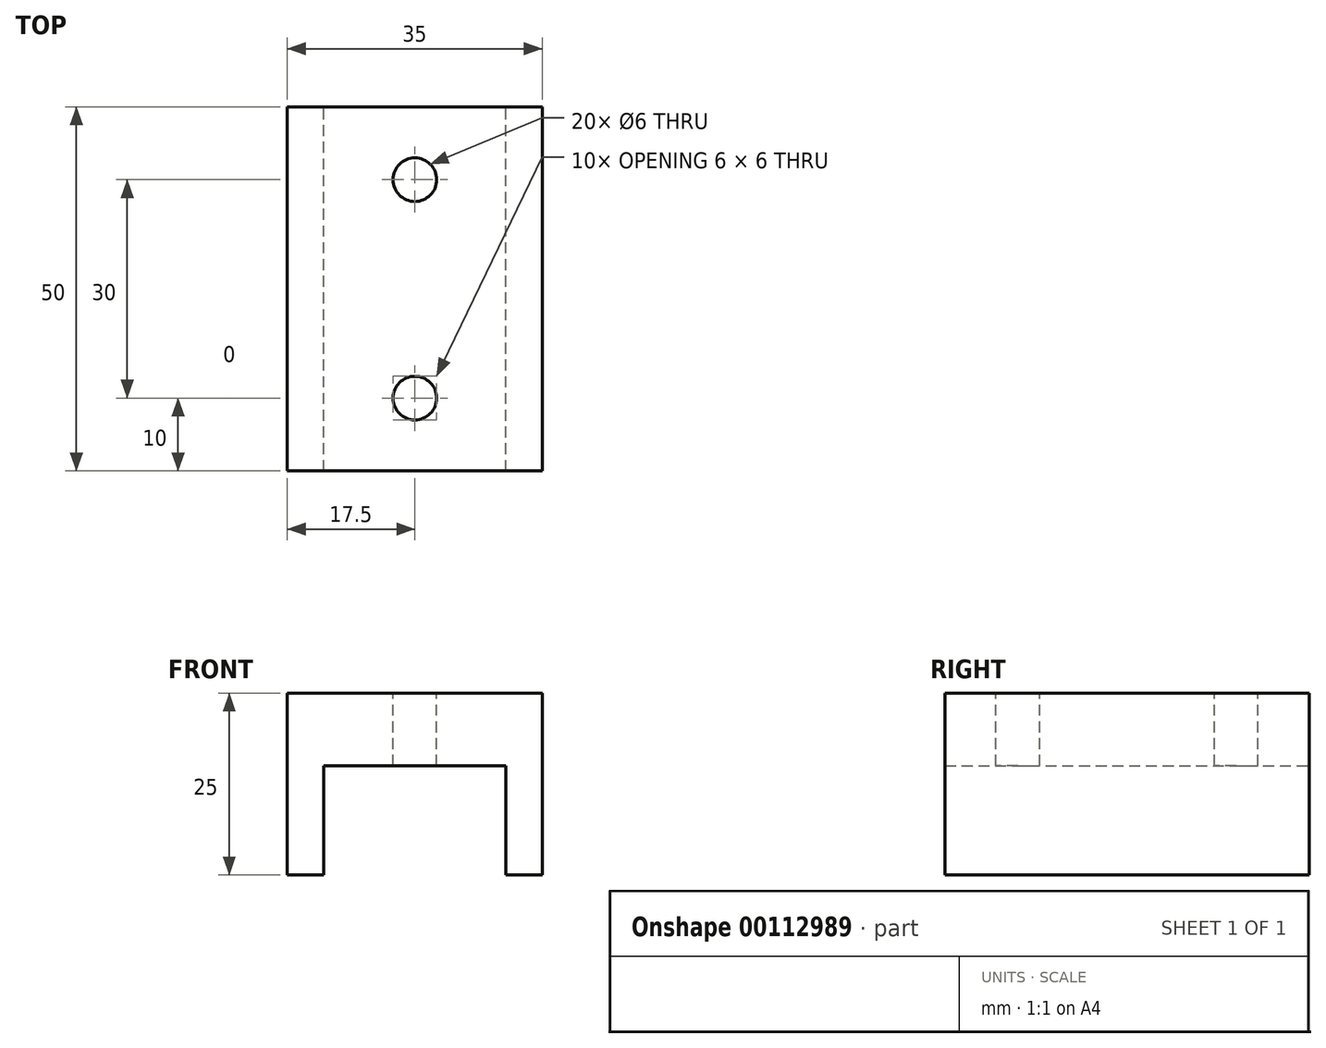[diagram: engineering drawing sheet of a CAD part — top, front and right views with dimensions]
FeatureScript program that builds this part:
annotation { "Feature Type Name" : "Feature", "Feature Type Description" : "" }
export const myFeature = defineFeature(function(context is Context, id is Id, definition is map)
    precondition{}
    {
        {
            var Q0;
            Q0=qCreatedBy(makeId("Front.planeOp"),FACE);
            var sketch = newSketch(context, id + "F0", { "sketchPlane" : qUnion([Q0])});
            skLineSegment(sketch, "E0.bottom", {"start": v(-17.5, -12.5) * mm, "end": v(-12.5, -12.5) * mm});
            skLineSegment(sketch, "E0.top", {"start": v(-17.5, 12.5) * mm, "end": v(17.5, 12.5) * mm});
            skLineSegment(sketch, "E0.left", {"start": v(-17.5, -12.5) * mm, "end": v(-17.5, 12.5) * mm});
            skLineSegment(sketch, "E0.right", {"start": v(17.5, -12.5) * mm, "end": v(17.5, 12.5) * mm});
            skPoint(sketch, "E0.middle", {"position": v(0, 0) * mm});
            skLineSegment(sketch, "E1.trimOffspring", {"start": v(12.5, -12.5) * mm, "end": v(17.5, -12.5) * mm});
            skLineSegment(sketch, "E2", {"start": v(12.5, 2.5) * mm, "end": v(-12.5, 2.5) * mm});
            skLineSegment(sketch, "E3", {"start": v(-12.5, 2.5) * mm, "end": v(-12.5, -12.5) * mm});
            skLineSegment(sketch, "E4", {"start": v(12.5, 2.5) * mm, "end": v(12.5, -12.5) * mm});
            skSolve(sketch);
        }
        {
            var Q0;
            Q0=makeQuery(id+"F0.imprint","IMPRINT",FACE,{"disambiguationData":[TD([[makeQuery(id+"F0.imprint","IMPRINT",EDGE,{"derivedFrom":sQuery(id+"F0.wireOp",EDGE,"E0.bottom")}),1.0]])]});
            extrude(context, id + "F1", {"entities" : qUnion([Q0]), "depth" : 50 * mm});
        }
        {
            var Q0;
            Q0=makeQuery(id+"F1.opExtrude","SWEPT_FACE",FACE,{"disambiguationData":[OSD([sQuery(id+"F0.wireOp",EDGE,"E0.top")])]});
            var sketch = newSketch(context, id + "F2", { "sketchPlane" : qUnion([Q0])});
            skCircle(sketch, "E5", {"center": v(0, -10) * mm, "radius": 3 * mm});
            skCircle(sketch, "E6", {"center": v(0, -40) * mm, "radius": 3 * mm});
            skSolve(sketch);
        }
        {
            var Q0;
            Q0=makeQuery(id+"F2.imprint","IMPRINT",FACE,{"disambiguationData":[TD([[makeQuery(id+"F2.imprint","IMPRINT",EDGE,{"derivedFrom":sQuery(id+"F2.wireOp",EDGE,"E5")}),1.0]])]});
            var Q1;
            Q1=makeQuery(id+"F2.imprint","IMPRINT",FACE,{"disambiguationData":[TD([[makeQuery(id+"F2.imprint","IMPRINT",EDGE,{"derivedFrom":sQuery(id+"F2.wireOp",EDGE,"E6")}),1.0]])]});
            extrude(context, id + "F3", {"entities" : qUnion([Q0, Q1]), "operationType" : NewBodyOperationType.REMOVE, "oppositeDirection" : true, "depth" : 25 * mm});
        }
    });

> **Stated task**: Find every line in the listing above that contains the string "start" and copy each of those lines.

> **Right answer**:
            skLineSegment(sketch, "E0.bottom", {"start": v(-17.5, -12.5) * mm, "end": v(-12.5, -12.5) * mm});
            skLineSegment(sketch, "E0.top", {"start": v(-17.5, 12.5) * mm, "end": v(17.5, 12.5) * mm});
            skLineSegment(sketch, "E0.left", {"start": v(-17.5, -12.5) * mm, "end": v(-17.5, 12.5) * mm});
            skLineSegment(sketch, "E0.right", {"start": v(17.5, -12.5) * mm, "end": v(17.5, 12.5) * mm});
            skLineSegment(sketch, "E1.trimOffspring", {"start": v(12.5, -12.5) * mm, "end": v(17.5, -12.5) * mm});
            skLineSegment(sketch, "E2", {"start": v(12.5, 2.5) * mm, "end": v(-12.5, 2.5) * mm});
            skLineSegment(sketch, "E3", {"start": v(-12.5, 2.5) * mm, "end": v(-12.5, -12.5) * mm});
            skLineSegment(sketch, "E4", {"start": v(12.5, 2.5) * mm, "end": v(12.5, -12.5) * mm});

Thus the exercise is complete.